On continue d’explorer les sensations de plus en plus profondément avec ce soutien qui vient de lui, qui vient du corps et qui permet une performance réussie.

- (Silence, respire profondément)… C’est pour moi. (respire) C’est pour moi…. Une performance réussie…. c’est un état de grâce… et c’est pour moi.

- C’est pour toi.

- (silence) Comment tu te sens avec cette idée que cet état de grâce, il est pour toi ? ce cadeau, il est avant tout pour toi ?

- (pleure)

- Ça te touche que cela soit pour toi…

- (pleure)

- Laisse aller. Tu peux pleurer. (lui tends un mouchoir)

- (pleure)

- Comment tu te sens ?

- J’essaye de pas laisser d’autres pensées, des choses qui n’ont rien à voir entrer dans ma tête.

- Cela t’a touché de sentir que c’était pour toi, cet état de grâce.

- C’est un peu comme si je me demandais pourquoi je mériterais cela.

- …….

- Tu te demandes si tu mérites ce moment de grâce, c’est ça ?

- Oui (pleure)

- Et alors, est-ce que tu le mérites ?

- Je ne sais pas, j’arrive pas à dire. Pourquoi moi ? pourquoi pas quelqu’un d’autres ?

- Qu’est-ce que tu sens dans ton corps quand tu m'évoques cela ?

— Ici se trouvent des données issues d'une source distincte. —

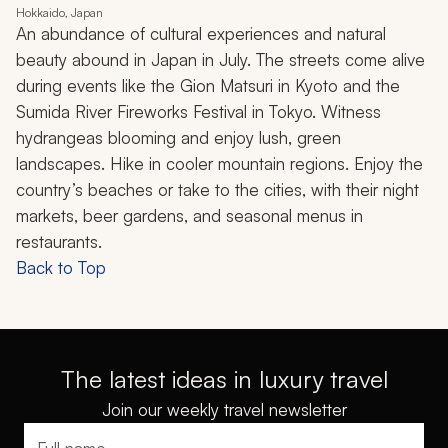
Hokkaido, Japan
An abundance of cultural experiences and natural
beauty abound in Japan in July. The streets come alive
during events like the Gion Matsuri in Kyoto and the
Sumida River Fireworks Festival in Tokyo. Witness
hydrangeas blooming and enjoy lush, green
landscapes. Hike in cooler mountain regions. Enjoy the
country’s beaches or take to the cities, with their night
markets, beer gardens, and seasonal menus in
restaurants.
Back to Top
The latest ideas in luxury travel
Join our weekly travel newsletter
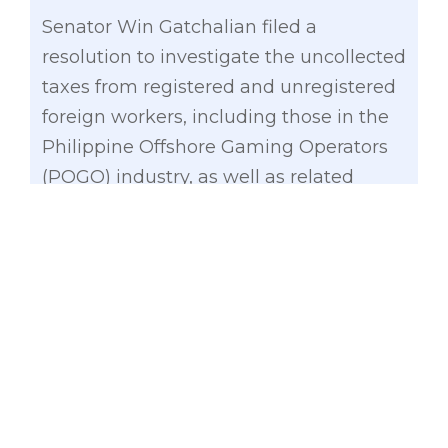
Senator Win Gatchalian filed a
resolution to investigate the uncollected
taxes from registered and unregistered
foreign workers, including those in the
Philippine Offshore Gaming Operators
(POGO) industry, as well as related
issues on the effective implementation
of Philippine tax, immigration, and labor
laws.
In filing Senate Resolution No. 89,
Gatchalian, noted that the significant
influx of Chinese POGO workers and the
approximately 130,000 individuals not
paying taxes to the Philippine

- Une tension dans ma poitrine et mon ventre. Une espèce d’écart. Quelque chose qui a lâché un peu du fait que j’ai pleuré. J’ai envie de me balancer.

- Tu peux te balancer si tu as envie. (Je commence à me balancer également, je ne sais plus à quel moment je l’ai fait, mais je me suis mise debout avec lui pour mieux sentir ce qu’il me disait)

- (se balance)

- Comment c’est maintenant ?

- Je me sens plus comme l’enfant. (il a la gorge nouée en le disant)

- Comme l’enfant.

- (pleure) qui vit.

- Comme l’enfant qui vit.

- Oui

- Comment c’est d’être un enfant qui vit ?

- C’est très bien... (il est très ému)

- (silence)... Et cet enfant, il aurait le droit à l’état de grâce ?

- Oui (on l’entend à peine, il murmure)

- Oui ?

- Oui, bien sûr. (respire, sourit, je le laisse dans la sensation un moment)

- Comment tu te sens maintenant ?

- J’ai la tête qui tourne un peu… En fait, je pense que le vide n’est pas si mal. Mon sentiment n’est plus le même par rapport au vide de tout à l’heure…

On explore ses sensations liées au vide et cela débouche sur la possibilité d’utiliser le vide comme un point d’ancrage fort en soi, à partir duquel on peut offrir le chant à soi, puis aux autres, c’est vraiment un acte créateur. On arrive à des sensations très agréables d’espace, de liberté, de chaleur, de présence, d’amour. Je le laisse goûter ces sensations.

A la fin de l’entretien, il me dit à propos du vide :

- Et ce que cela m’a apporté aussi c’est de ne plus voir ce vide en moi comme un problème ou une honte mais comme une force. Et ça c’est nouveau pour moi. Et avec ce vide, on a toujours la place pour accueillir quelque chose de nouveau.

A la fin de l’entretien, A. a l’air détendu. Il est plus calme qu’à l’arrivée et parle beaucoup moins vite. Un sourire confiant éclaire son visage. J’ai eu des nouvelles la semaine suivante, A. avait passé une audition qui s’était très bien passée.

 

Lors de cet entretien, j’ai pris le parti de proposer de dégager de l’espace au fur et à mesure, tout ce qui l’empêchait de « bien » chanter. Quand il ne reste plus rien : il y a le vide, il y a lui, il y a le chant, il y a l’enfant. Il est passé d’être centré sur l’extérieur (les autres, les règles…) à être centré sur lui-même et la rencontre intime peut avoir lieu… et soudain : l’important n’est plus de « bien chanter » mais de voir l’état de grâce offert par le chant, d’accueillir ce cadeau pour soi pour pouvoir ensuite l’offrir aux autres.  Le vide n’est plus quelque chose d’effrayant mais devient une ressource immense, comme le dit si bien A. « un point d’ancrage fort en soi à partir duquel on peut créer ».